Today was the first day of Lunch Crunch. I was at Kennedy Elementary and blocked out two hours to "be available" to staff during their lunch hour (ha- hour?!). I chose a table that was near the back, but very visible in the room. As I mentioned in a previous post, I want to be available without being obtrusive.
It was very interesting to watch and listen. I learned a little about individual personalities and the dynamics of the grade level groups. Nothing bad at all, just interesting.
After a while, and a comment from the principal, a few folks joined me. We talked about California, Minnesota, football, and technology. Simple requests for assistance were common. Apprehension about the LearnPad rollout was quelled. It was an easy way to ease into the established routines and lives of our outstanding educators.
So what did I learn?
Teachers are teachers. Here, there, and everywhere (a favorite Beatles tune I might add).

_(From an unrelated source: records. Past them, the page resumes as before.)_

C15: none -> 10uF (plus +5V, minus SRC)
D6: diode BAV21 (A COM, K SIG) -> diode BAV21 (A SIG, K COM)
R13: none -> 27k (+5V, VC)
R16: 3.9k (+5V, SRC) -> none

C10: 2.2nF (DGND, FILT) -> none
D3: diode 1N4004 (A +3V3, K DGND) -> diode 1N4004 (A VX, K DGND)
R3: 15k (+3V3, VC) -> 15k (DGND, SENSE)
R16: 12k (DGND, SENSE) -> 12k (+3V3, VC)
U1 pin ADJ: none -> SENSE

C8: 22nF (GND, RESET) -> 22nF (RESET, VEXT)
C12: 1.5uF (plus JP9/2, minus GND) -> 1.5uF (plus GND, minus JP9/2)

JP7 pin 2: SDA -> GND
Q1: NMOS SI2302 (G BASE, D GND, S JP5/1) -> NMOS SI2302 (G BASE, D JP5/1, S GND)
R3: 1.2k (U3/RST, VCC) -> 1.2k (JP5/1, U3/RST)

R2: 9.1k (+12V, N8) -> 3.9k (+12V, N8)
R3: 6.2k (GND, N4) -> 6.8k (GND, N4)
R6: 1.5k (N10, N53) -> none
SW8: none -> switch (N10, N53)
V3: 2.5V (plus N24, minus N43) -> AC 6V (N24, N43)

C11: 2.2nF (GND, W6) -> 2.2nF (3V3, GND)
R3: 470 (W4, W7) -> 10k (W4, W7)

The conversations, humor, and even the quiet sitting spells were all so familiar to me that for a moment, if I closed my eyes, I might have been back at Robert Semple, Joe Henderson, St. Katharine, or Laura MacArthur Elementary. These teachers are good folks - doing the very best with what they have to offer and with what they have been given. And it is good. Very good.
At the same time, the teacher lunch hour (lol - I can't help but chuckle at that) looks and sounds different to each individual. Some teachers need the solace of their classroom to decompress and prepare for an afternoon of continued academic rigor. Others need time to socialize and nosh with one another. I totally understand that.
As a classroom teacher, I preferred the quiet classroom to the teacher lounge. I needed that social break during the mid-point in my day. Now, as an Integration Specialist (IS), I look forward to lunch so that I can chat with folks and learn about them. It's interesting how things change depending on who you are, where you are, and what you do.
So what's the point?
Lunch Crunch isn't a perfect answer to informal meeting with teachers, but it is a good option. I know I will not meet with everyone at lunch time over the course of the year. I will, however, meet with many. From there, I will come to you (when the time is right) to discuss what I can do to help integrate meaningful technology in your classroom.
Everyone needs to eat to fuel their body. Every student needs to succeed to fuel our community. Every teacher is responsible to deliver the greatest opportunities for student learning and success. Let technology help you out, and I'll be there to guide and support your journey. Come fuel up with me.